Since Donald Trump took office almost a year ago, one of the most vexing questions has been: what will an “America first” foreign policy mean? With the administration torn between multiple competing power centres, unusually large gaps between rhetoric and reality and the inherent challenges of interpreting an essentially novel framework for US foreign policy, friend and foe alike have been left scratching their heads. Monday’s release of the new US national security strategy document, the first since 2015, should, in theory, do much to clarify what a Trumpian foreign policy doctrine involves.
It will be scrutinised at home and abroad on three main criteria: how much it diverges from traditional US foreign policy; how interoperable and logically consistent its component parts seem and how well these ideas comport with the administration’s practical actions and stated goals thus far.
While the 70-page text has been fairly closely-guarded, the outlines have become clear. The drafting has been led by Nadia Schadlow, senior director for strategy at the National Security Council, who is widely respected as an establishment conservative figure well-versed in traditional US and Republican Party foreign policy thinking. Therefore, it’s not terribly surprising that much of the text frequently doesn’t deviate dramatically from strategies issued by the George W Bush and Barack Obama administrations.
While the continuities will be marked, there will also be some significant distinctions. Perhaps most notably, and unsurprisingly, the Trump strategy will downplay, although not eliminate, several traditional pillars of US foreign policy, particularly the role of values and human rights and the importance of multilateral institutions, alliances and treaties.
Even more strikingly, the virtues of nationalism, and indeed parochialism, will be stressed at the expense of Washington’s traditional championing of a rules-based international order that promises win-win scenarios. Instead, much of this strategy will implicitly assume an anarchical international competition of all against all, with clear winners and losers fighting over limited and diminishing, rather than expanding, global prizes and resources.
Critics will protest a surrendering of principles while supporters defend clear-headed realism.
But passages reflecting this binary and narrow vision will coexist uneasily with much more familiar articulations of how American principles inform both US foreign policy conduct and goals.
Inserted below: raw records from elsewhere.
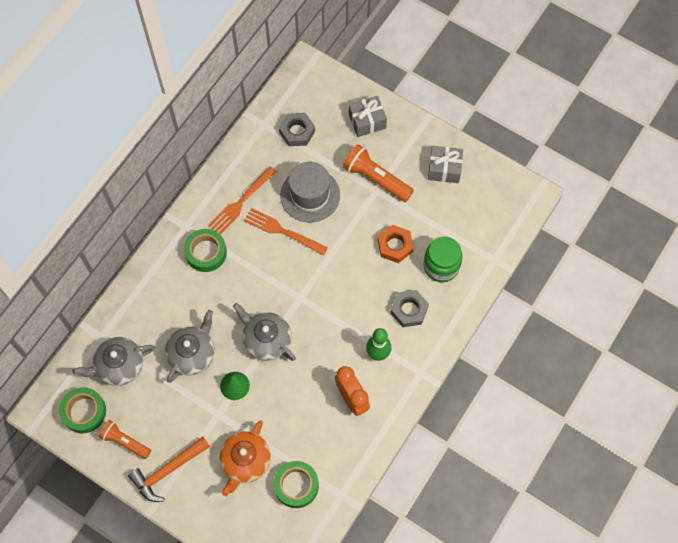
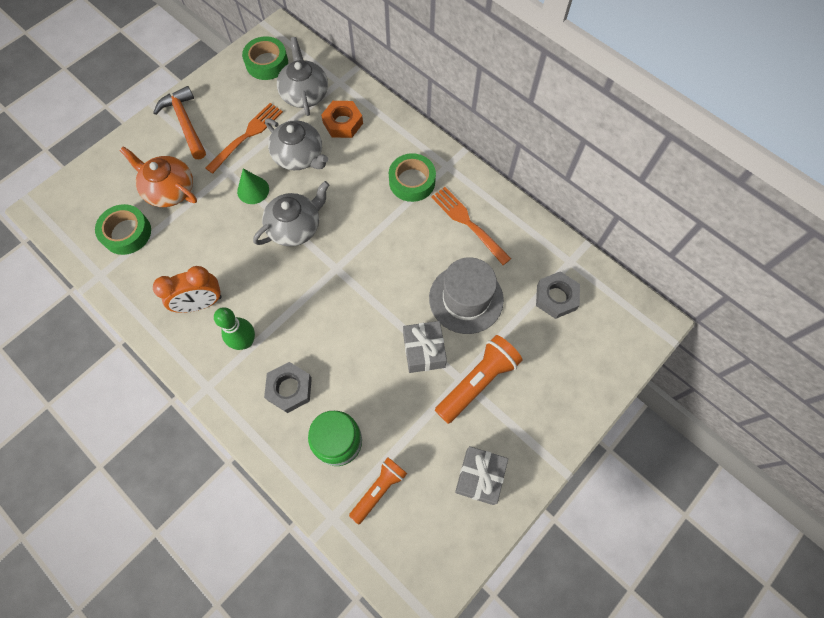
camera: 100 degrees right, 0 degrees up
orange flashlight [99,420,151,459] -> orange flashlight moved to [349,457,407,524]
orange fork [244,208,328,256] -> orange fork moved to [206,103,283,174]
grey gift [349,96,387,137] -> grey gift moved to [403,321,447,373]
orange nut [378,225,413,263] -> orange nut moved to [321,101,363,138]

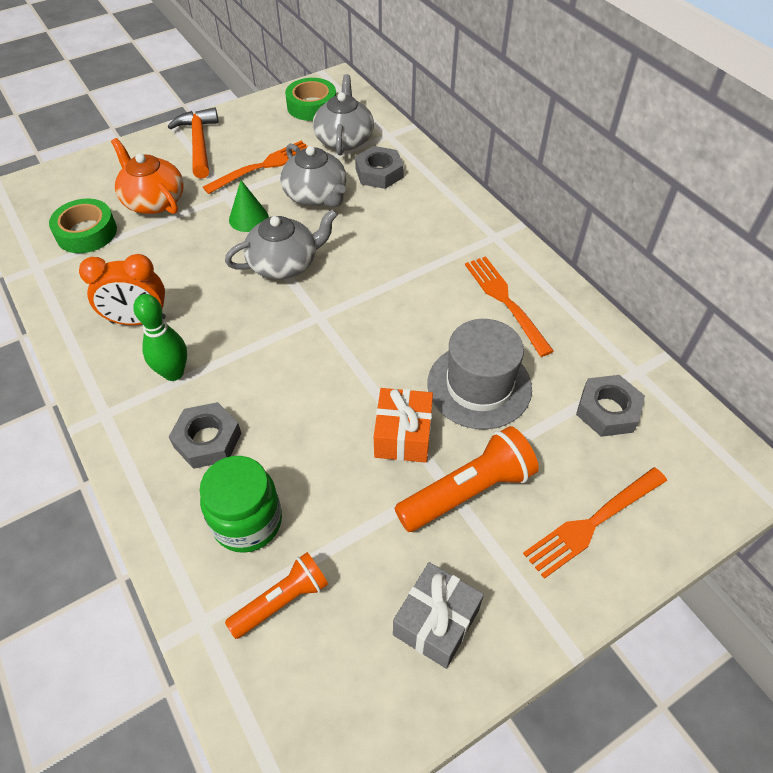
camera: 15 degrees right, 15 degrees down
orange nut [321,101,363,138] -> grey nut [355,146,404,189]
green tape [389,153,436,202] -> none
grey gift [403,321,447,373] -> orange gift [374,388,433,463]
none -> orange fork [523,467,667,579]

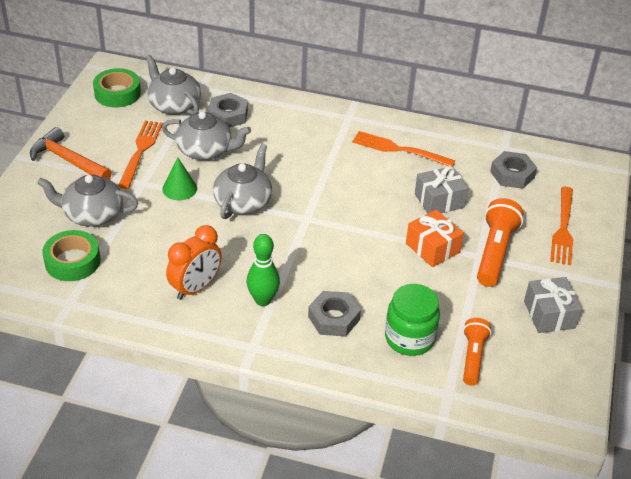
camera: 45 degrees left, 10 degrees down
orange teapot [111,138,184,214] -> grey teapot [37,175,138,227]
grey hat [427,319,532,429] -> grey gift [415,166,468,213]

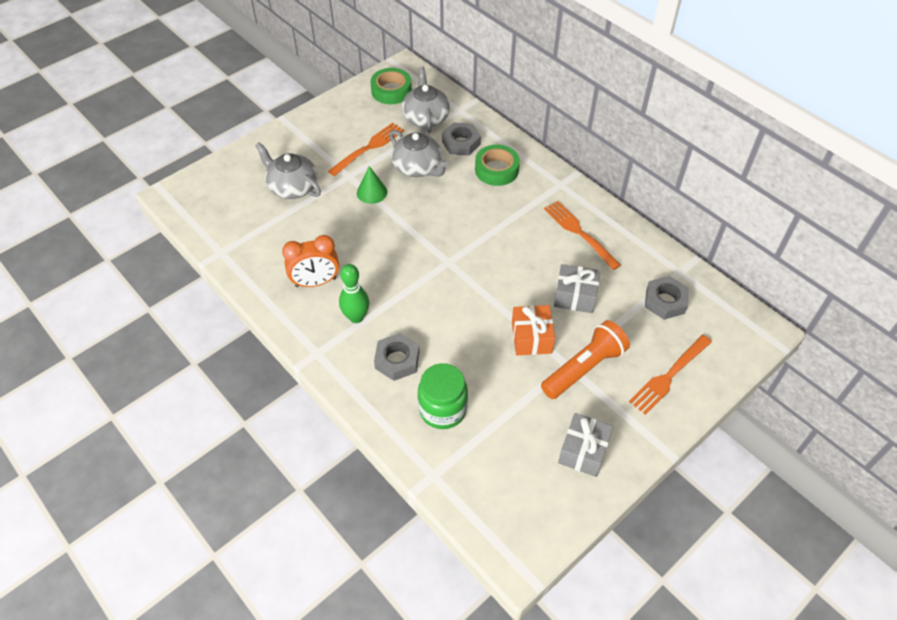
camera: 35 degrees right, 10 degrees up
orange hammer [30,127,112,179] -> none
green tape [42,230,100,281] -> green tape moved to [475,144,520,186]
grey teapot [213,144,272,219] -> none
orange flashlight [463,318,491,386] -> none

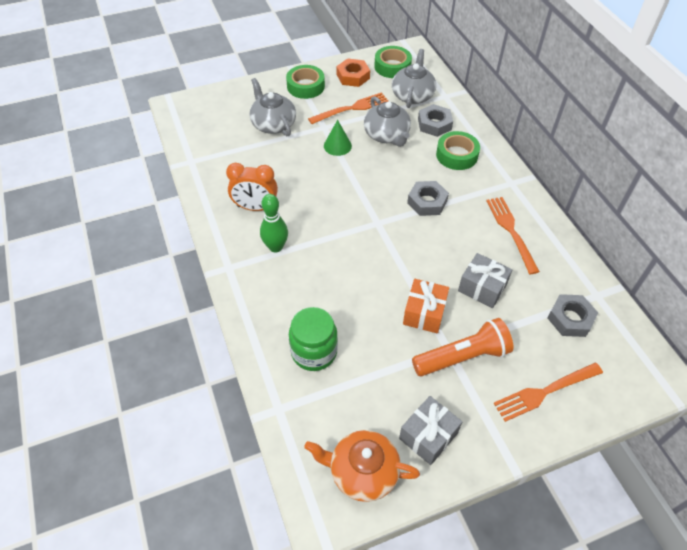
camera: 20 degrees right, 0 degrees up
grey nut [374,333,419,381] -> grey nut moved to [407,181,449,216]
none -> green tape [286,65,325,99]
none -> orange teapot [304,430,420,502]
none -> orange nut [337,58,370,87]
There is likely to be a considerable degree of dissonance throughout between the Trumpian “America first” impulse and more normative iterations of “Americanism” in foreign policy.
“America first” has not translated into neo-isolationism, either in theory or in practice. Indeed, “expanding American influence” is among four central pillars of the new strategy. But it has involved a retreat of American global authority – whether by ceding new space for Chinese leadership on trade and technological innovation, expanding Russian influence in Syria and the rest of the Middle East, or favouring narrow bilateral arrangements over more advantageous but far-reaching multilateral institutions and agreements.
Mr Trump’s political base may actually welcome this calculated international retreat, viewing it as an essential prelude to emphasising domestic priorities. What otherwise appears to be foreign policy self-mutilation is thereby perceived as a practical expression of “America first”.
But will the strategy help resolve some of the profound contradictions that have plagued Mr Trump’s foreign policies thus far?
Mr Trump has emphasised the need to enforce undefined limits on North Korea’s nuclear programme. Indeed, his ally Sen Lindsey Graham says there is a 30 per cent chance of a war over this, rising to 70 per cent if Pyongyang conducts another nuclear test. Yet Mr Trump has almost started a trade war with South Korea for reasons that remain essentially mysterious. The priorities appear muddied at best.
Similarly, in the Middle East, Mr Trump has cited defeating terrorism and confronting Iran as key goals, as will likely be reflected in the strategy. Yet Washington has all but labeled Syria – which is plainly the epicentre of the threats of ISIL and, especially, Al Qaeda, and the focus of Tehran’s expanding power and potential land-bridge to Lebanon and the Mediterranean Sea – to be essentially Russia’s “problem” and therefore Russia’s prerogative as well. Again, policy means and ends don’t seem to match up at all.
One of the most intriguing questions is whether the strategy will reflect the assessment being advanced by national security adviser HR McMaster that Turkey and Qatar have emerged – implicitly in coordination – as the primary funders and supporters of groups promoting radical, violent Islamist ideologies.
This is a welcome recognition of a real threat. But it’s also at odds with Washington’s increasingly “even-handed” approach to the boycott of Qatar, its continued embrace of Turkey, and, especially, Mr Trump’s endless praise of Recep Tayyip Erdoğan.
In all three cases, and many others, it’s hard to see how the broader goals can be achieved if more limited bilateral issues with Seoul, Moscow, Doha or Ankara, or a reticence to make hard choices, keep dominating the practical agenda.
A national security strategy should provide guidance and clarity. That has rarely been more needed. But the danger is that confusion will proliferate if the document seems internally inconsistent, reflects major dissonance between goals and policies, and sounds more like Mr Bush or Mr Obama than Mr Trump.